What are other peoples' experiences with free services? Which would you recommend and why?
I'm very new to Mercurial, but the consensus seems to be that BitBucket is the place to go.
NOTE: This seems to be a consensus only for open source projects, I'm not sure about closed source projects. It seems to me like their closed-source (private repositories) offering isn't too great.
Kiln is really nice, and the "students and startups" edition makes it free for 1 or 2 developers.
Google Code allows Mercurial repositories (along with SVN). Their service is very good, fast and reliable. Projects can have multiple "official" repos, and users can have personal repos of their own (but only as clones of other, public repos). They also only impose initial size limits (like 2GB for downloads), but you only need to ask to have it increased. The limits are there to prevent spam projects.
They also have a great web UI, which is something a lot of people don't care about until they've used a good one and then had to go back.

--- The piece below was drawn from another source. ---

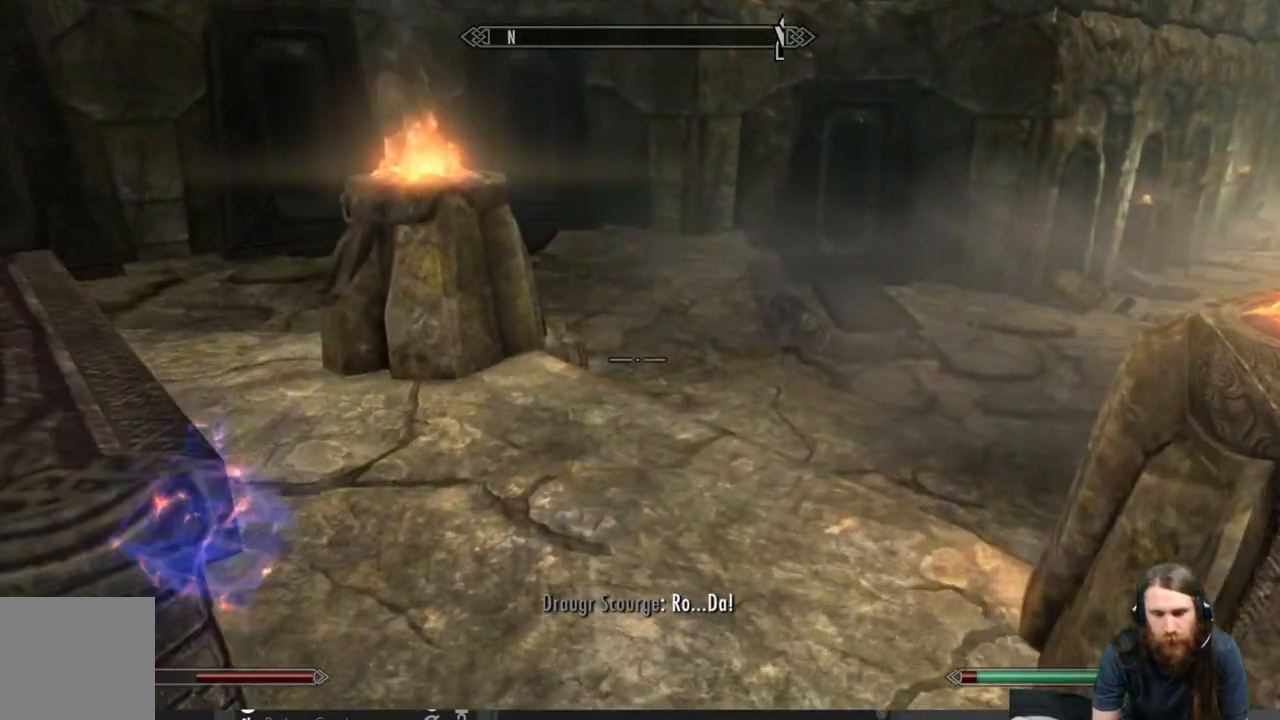
{"buttons": [], "left_stick": "up", "right_stick": "down-right", "events": [[183, "right_stick", "center"], [383, "right_stick", "down-right"]]}
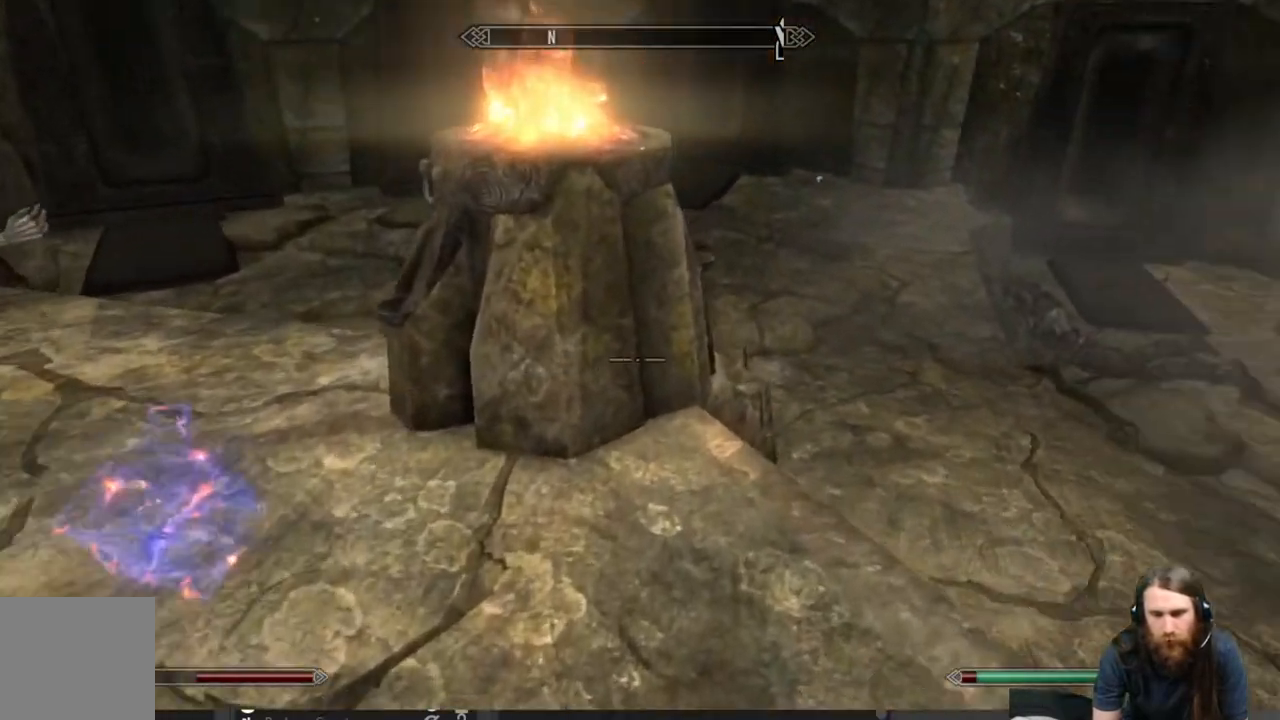
{"buttons": [], "left_stick": "up", "right_stick": "center", "events": [[100, "right_stick", "center"]]}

A great online code review feature, a simple and easy to use wiki system, an amazing issue tracker etc.
I've used BitBucket too, and I think GC is better by a wide margin.
It's only for OSS projects though.
From my research - if you are interested in private repositories, then you are probably going to have to pay for them. Many of the services I've looked at charge based on the number of private repos but allow unlimited public repos. Having said that, some of the services are pretty cheap.
I asked a similar question back in January, but your post reminded me that I intended to update it with the research I did since. The best laid plans etc...
Anyway, I've updated it now and though my requirements were a little different (the driving force being issue tracking rather than just repository hosting) the answers there and the summary in the question, might be useful.